Plates Facing Out?

In my gym, we always place our plates facing outwards on a bar. However, I see all these pics in T-Nation wherein the plates are facing inwards. I was wondering which way you make your plates face.

Plates face in, keep the power in, focus.

Plate face outwards, alwayds arranged from highest on the inside to lowest on the outside.

Edit: Just a habit and “superstition” I’ve developed.

At my gym they have the double faced plates with handles, so I throw them on the bar and go. If we had real plates I’d have the faces pointed in, just out of habit.

At my gym people put on 2.5 pounders first and then 45’s. I can’t figure it out.

They also mix the 45’s with the 25 kg iron plates and even bench with mismatched bumper plates. It is a wonder they survive.

Faces go in.

Weight differential. Plates ALWAYS face in…

In, always in.

[quote]Doug Adams wrote:
At my gym they have the double faced plates with handles, so I throw them on the bar and go. If we had real plates I’d have the faces pointed in, just out of habit.[/quote]

Do you line the handles up or stagger them at 90 degrees?

Just as long as the plates are symmetrical and as close together as they can be.

Plates always face in. Easier to take out and less dange of slipping.

Plates face in…I’ve had to replate the bar when my lifting partner faced them out…he kept doing it claiming there was no difference…he now swims with the fishes.

Plates are put on biggest first…had a guy that wanted to “work in with me”…he suggeted we put the 25 pounders on first and then the 45s reckoning that it would be easier to just strip the 45s so that he could bench his 95 lbs and then I could do my 275…he now swims with the fishes.

It should go without saying that you never put anything less than 25 lb plates on an olympic straight bar. If you can’t do the exercise properly with 95 lbs, you should use dumbbells.

[quote]sen say wrote:
It should go without saying that you never put anything less than 25 lb plates on an olympic straight bar. If you can’t do the exercise properly with 95 lbs, you should use dumbbells.[/quote]
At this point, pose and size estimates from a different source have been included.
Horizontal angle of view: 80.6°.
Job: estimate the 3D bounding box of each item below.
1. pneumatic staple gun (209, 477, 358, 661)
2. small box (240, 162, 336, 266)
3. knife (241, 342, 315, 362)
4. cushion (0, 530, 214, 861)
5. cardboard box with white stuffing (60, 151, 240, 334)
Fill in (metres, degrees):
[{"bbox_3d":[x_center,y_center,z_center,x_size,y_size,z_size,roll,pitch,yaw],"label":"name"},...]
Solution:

Plus it just looks silly with anything less. Plates always face in. I think the football coach mentioned something about it was good luck.

[quote]Zap Branigan wrote:
Doug Adams wrote:
At my gym they have the double faced plates with handles, so I throw them on the bar and go. If we had real plates I’d have the faces pointed in, just out of habit.
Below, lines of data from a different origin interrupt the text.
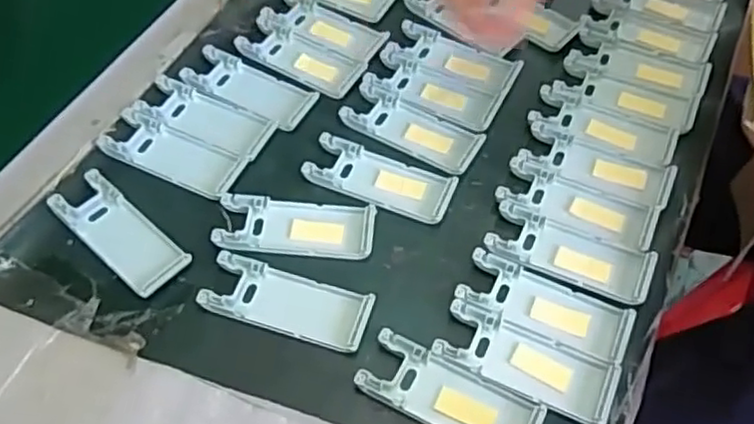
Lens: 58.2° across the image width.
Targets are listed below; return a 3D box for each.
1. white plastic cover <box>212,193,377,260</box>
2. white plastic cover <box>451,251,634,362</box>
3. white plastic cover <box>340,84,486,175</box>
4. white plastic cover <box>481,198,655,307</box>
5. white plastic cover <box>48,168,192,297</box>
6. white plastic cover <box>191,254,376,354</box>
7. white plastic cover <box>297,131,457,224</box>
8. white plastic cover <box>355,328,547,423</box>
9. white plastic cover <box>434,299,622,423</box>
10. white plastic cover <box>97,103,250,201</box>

Do you line the handles up or stagger them at 90 degrees?[/quote]

Usually I just put them on any old way. It doesn’t matter. I am fidgety though, so during a rest between sets I might line them up.
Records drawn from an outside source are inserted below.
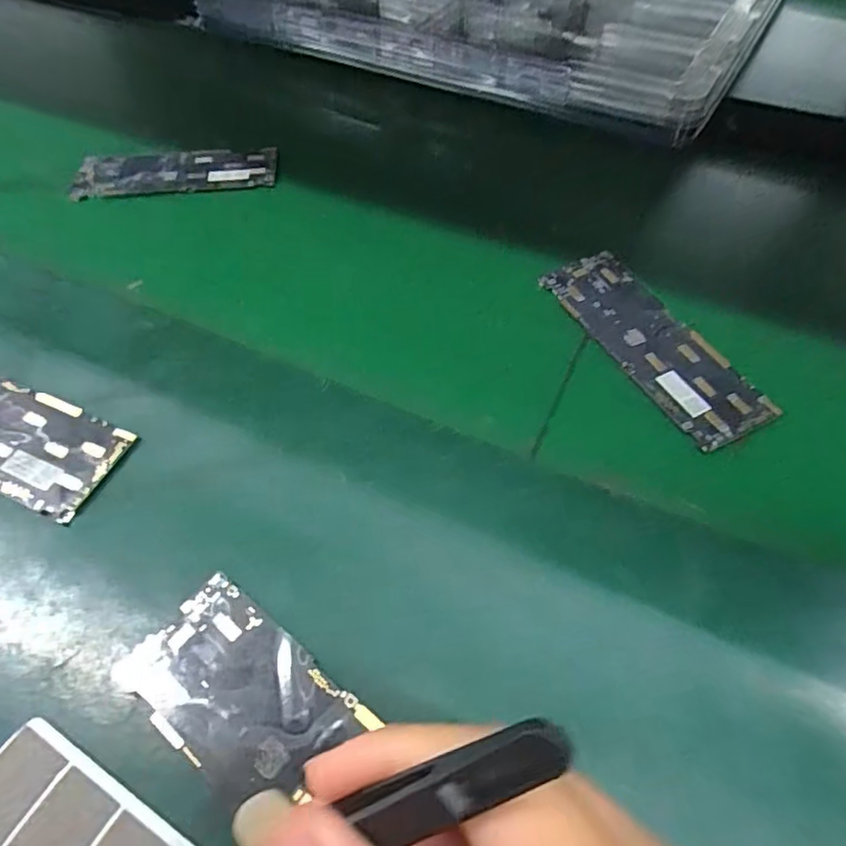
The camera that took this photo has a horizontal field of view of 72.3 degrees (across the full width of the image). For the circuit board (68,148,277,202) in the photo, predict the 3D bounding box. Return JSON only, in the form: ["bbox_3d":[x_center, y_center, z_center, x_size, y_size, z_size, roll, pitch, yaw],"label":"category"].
[{"bbox_3d":[-0.160,-0.164,0.376,0.125,0.006,0.040,-4,68,-2],"label":"circuit board"}]

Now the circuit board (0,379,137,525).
[{"bbox_3d":[-0.185,0.002,0.249,0.122,0.009,0.043,20,60,14],"label":"circuit board"}]

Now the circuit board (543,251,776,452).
[{"bbox_3d":[0.110,-0.040,0.277,0.044,0.005,0.121,-26,60,-14],"label":"circuit board"}]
They must face in. Any other way turns me into an obsessive compulsive.

Does it bother anyone else to mix brands of plates that are the same weight, but not quite the same size? That bothers me sometimes too.

either as long as they are the same.

[quote]Flop Hat wrote:
Does it bother anyone else to mix brands of plates that are the same weight, but not quite the same size? That bothers me sometimes too.
[/quote]

Only if I have to. Call it OCD, is there a way to guarantee they are the same weight? No. Mentally, the size difference throws me off. Sometimes the color. All black or all silver. Or, the matching plates have to be the same color (both 25s black, not one black, one silver). Just in case one paint weighs more. Laugh it up.

Plates always face in. And I hate having to match different brands or styles of plates on the same bar. If I do, I at least try to match them in pairs. Difference might be small, but it still bothers me.

I like to use two sets of collars, one on the inside of the plates, one on the outside. That way, I can put the plates in different spots on the bar. Sometimes, I’ll even put all the weight on one side of the bar. Other times, I will put on 9 10-lbers on each side, rather than 2 45s.

I like to be different and shake things up, keep it spicy.

DB

Usually out, don’t want the numbers staring at me.

i go in out in out so the numbers are sandwiched.